In Python verwijst een lambda-functie naar een anonieme functie. Python gebruikt het sleutelwoord lambda om een lambda-functie te maken. Een lambda-expressie bestaat uit het sleutelwoord lambda, gevolgd door een lijst met argumenten, een dubbele punt en een enkele expressie. De expressie wordt voorzien van de argumenten en geëvalueerd wanneer de lambda-functie wordt aangeroepen:
lambda argument: expressionFuncties zijn een fundamenteel taalconstruct in bijna elke programmeertaal en vormen de kleinste herbruikbare eenheid van code. Functies in Python worden doorgaans gedefinieerd met het sleutelwoord def.
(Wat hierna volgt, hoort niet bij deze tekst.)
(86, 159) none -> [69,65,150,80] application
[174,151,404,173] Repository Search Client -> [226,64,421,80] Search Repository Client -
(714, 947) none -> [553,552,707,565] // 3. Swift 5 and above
Als voorbeeld laten we u de kwadratische functie zien, die een getal met zichzelf vermenigvuldigt:
# Define square function
def square(num):
return num * num
# Show that it works
assert square(9) == 81pythonHet sleutelwoord def is een bekende manier om functies in Python te definiëren, maar de taal heeft ook lambda’s. Dit zijn anonieme functies die een uitdrukking met parameters definiëren. Lambda’s kunnen overal worden gebruikt waar een functie wordt verwacht of aan een naam kan worden toegewezen. Hier ziet u de lambda-uitdrukking die gelijk is aan de kwadratische functie:
# Create square function
squared = lambda num: num * num
# Show that it works
assert squared(9) == 81pythonWat is het verschil tussen lambda en def?
Het lijkt misschien vreemd dat je in Python functies kunt maken met zowel lambda als def. Lambda is echter geen aparte functie, maar gewoon een andere manier om lokaal korte functies te maken. Elke functie die met lambda wordt gemaakt, kan ook met def worden gemaakt. Omgekeerd is dit echter niet het geval.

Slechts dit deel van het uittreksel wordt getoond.